__Selected text__

Burden (2003) suggests that we think about teaching our classroom procedures in the same way that we think about teaching any other content. In Chapter 6, we will discuss strategies for promoting this area--strategies that we will refer to as “Technical Management.”

 

 

Chapter Reflections 2-e: When you observe a class that is running smoothly early in the year, ask the teacher how it got to be that way. There was likely a lot of practice and intentional effort put toward the management in the first few days.

 

 

Transformational Ideas: Moving Your Management to the Next Level

As you become more skilled at recognizing and executing the six ideas listed above, you may find yourself ready to stretch your efforts toward a more advanced set of ideas for achieving effectiveness. These next three ideas represent avenues for not only reducing behavioral dysfunction but for helping your students transform their current level of functioning into one in which they can truly thrive.

 

7. Intentionally Promote a “Psychology of Success” in Your Students

In Chapter 8, we will explore in depth the three core psychological orientations of the successful learner, and how to cultivate them. They are: an internal locus of control, a sense of acceptance and belonging, and a mastery orientation to learning.  As you will recognize upon examining the factors that promote or detract from one’s psychology of success, much of what is accepted as common discipline practice actually acts to elicit a “failure psychology” in students.


 

8. Move from a Manager Role to a Leader Role

As you progress through the book you will be given ideas for thinking about classroom management as not simply a process of keeping students on task and motivated, but to help them become self-responsible. Glasser (1998) describes the role of teacher leader as one who sets and models high expectations, encourages students to evaluate their own work, and promotes a climate of support and empowerment that is free of coercion.

__Set of tasks__
- A) Reproduce verbatim the part of the classroom management passage that begins at the words "As you progress" and stops after "free of coercion.".
- B) Continue the classroom management passage, starting right after its final sentence.
These items were taken from a different source than the classroom management passage.

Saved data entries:
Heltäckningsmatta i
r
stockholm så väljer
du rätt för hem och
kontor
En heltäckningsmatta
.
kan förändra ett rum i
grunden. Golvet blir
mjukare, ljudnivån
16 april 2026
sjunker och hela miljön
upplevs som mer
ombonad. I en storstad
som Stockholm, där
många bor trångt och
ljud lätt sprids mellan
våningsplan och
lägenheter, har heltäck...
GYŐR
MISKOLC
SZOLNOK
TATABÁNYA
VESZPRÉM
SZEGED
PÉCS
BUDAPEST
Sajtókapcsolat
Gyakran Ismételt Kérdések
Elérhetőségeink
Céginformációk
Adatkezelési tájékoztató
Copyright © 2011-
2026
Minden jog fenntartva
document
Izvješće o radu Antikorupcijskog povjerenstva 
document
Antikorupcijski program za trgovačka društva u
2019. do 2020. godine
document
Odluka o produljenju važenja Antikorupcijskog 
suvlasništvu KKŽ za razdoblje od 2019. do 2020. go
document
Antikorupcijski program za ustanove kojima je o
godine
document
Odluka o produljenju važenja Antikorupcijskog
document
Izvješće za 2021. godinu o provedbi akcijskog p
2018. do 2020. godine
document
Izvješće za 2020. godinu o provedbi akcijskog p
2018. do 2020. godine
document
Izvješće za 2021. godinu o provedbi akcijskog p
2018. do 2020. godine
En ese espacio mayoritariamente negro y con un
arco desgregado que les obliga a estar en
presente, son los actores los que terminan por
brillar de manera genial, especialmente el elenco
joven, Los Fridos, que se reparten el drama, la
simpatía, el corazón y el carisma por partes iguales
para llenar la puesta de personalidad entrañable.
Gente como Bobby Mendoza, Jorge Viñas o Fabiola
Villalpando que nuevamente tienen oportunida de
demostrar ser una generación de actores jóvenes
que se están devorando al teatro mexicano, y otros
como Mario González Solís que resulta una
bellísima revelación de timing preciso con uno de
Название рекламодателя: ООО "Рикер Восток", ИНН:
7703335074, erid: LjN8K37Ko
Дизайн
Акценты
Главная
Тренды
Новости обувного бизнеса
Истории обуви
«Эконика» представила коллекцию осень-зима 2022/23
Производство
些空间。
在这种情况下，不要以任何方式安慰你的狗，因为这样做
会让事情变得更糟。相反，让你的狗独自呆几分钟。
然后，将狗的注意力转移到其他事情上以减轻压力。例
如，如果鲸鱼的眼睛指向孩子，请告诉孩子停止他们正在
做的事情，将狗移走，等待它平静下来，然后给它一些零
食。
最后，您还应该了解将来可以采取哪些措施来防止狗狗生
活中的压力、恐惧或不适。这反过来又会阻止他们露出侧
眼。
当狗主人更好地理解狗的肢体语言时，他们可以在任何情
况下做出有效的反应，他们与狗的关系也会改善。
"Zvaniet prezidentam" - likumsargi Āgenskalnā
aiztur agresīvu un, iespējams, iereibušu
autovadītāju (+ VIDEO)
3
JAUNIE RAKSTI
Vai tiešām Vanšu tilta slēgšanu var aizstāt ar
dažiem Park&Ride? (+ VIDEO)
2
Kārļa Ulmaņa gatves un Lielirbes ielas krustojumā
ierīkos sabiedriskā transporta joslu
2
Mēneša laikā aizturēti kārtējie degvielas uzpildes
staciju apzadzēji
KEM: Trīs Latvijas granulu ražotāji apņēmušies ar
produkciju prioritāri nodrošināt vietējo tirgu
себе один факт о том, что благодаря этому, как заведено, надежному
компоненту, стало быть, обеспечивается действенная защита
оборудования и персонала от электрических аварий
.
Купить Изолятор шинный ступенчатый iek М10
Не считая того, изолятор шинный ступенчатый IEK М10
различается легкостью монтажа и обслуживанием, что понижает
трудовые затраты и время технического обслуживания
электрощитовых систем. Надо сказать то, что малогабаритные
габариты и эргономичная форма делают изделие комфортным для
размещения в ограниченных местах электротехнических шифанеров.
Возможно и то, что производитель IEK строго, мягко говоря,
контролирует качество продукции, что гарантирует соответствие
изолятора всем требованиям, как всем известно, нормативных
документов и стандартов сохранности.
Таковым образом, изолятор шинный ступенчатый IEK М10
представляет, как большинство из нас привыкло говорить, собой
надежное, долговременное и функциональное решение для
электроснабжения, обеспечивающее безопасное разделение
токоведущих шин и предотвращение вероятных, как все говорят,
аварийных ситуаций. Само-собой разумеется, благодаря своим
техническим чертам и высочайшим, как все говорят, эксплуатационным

__Answers to this exercise__
- A)
As you progress through the book you will be given ideas for thinking about classroom management as not simply a process of keeping students on task and motivated, but to help them become self-responsible. Glasser (1998) describes the role of teacher leader as one who sets and models high expectations, encourages students to evaluate their own work, and promotes a climate of support and empowerment that is free of coercion.

- B)
9. Create Communal Bonds and Community among the Students in the Class. Societal bonds answer the question, “What am I required to do, and what can I expect from others?” These bonds are critical for helping reduce problems and providing a functional environment. However, if students experience their class as a community it opens up a wide range of new ways that they can grow both personally and collectively.  Communal bonds are characterized by the question, “What can I do to make the collective better?” As students increasingly take on this mindset, there will be a corresponding decrease in the number of classroom management problems. Moreover, problems themselves become opportunities for growth. Developing community is discussed specifically in Chapter 16.

 

 

Chapter Reflection 2-f: In what ways do you want your teaching and classroom management to have a transformative effect on your students?

 

 

Practices that Draw us Downward on the Continuum and will Eventually Lead to a Greater Degree of Dysfunction

Most ineffective classroom management practices are done under the assumption that they are on some level “working.” As we later examine the notion of the phrase “it works,” (as in such phrases as “it works for me,” or “it is the only thing that works for my students”), we will begin to recognize the fallacious logic that keeps us bound to practices that don’t work, or operate to maintain a dysfunctional dynamic in the our classrooms. While the practices listed in Figure 2.4 are relatively common, when observed in action, the dysfunction that they eventually generate becomes evident. All of them appear to the user to have a desired effect, and in many cases will help the user experience a sense of efficacy in the short term, but each will inevitably leave a long-term residue that is counterproductive to one’s ultimate success, and will lead us downward on the effectiveness continuum in the long-term. For many of us, these ideas may have been modeled by or suggested to us by teachers whom we respected. It is understandable to therefore have an attachment to the ideas, but that is not a sufficient reason to retain them and thereby keep hindering our own success. And as we recall our “model teacher’s” practices more critically, we will likely recognize that while they may have been generally effective, there was a cost for the use of any of the practices listed below.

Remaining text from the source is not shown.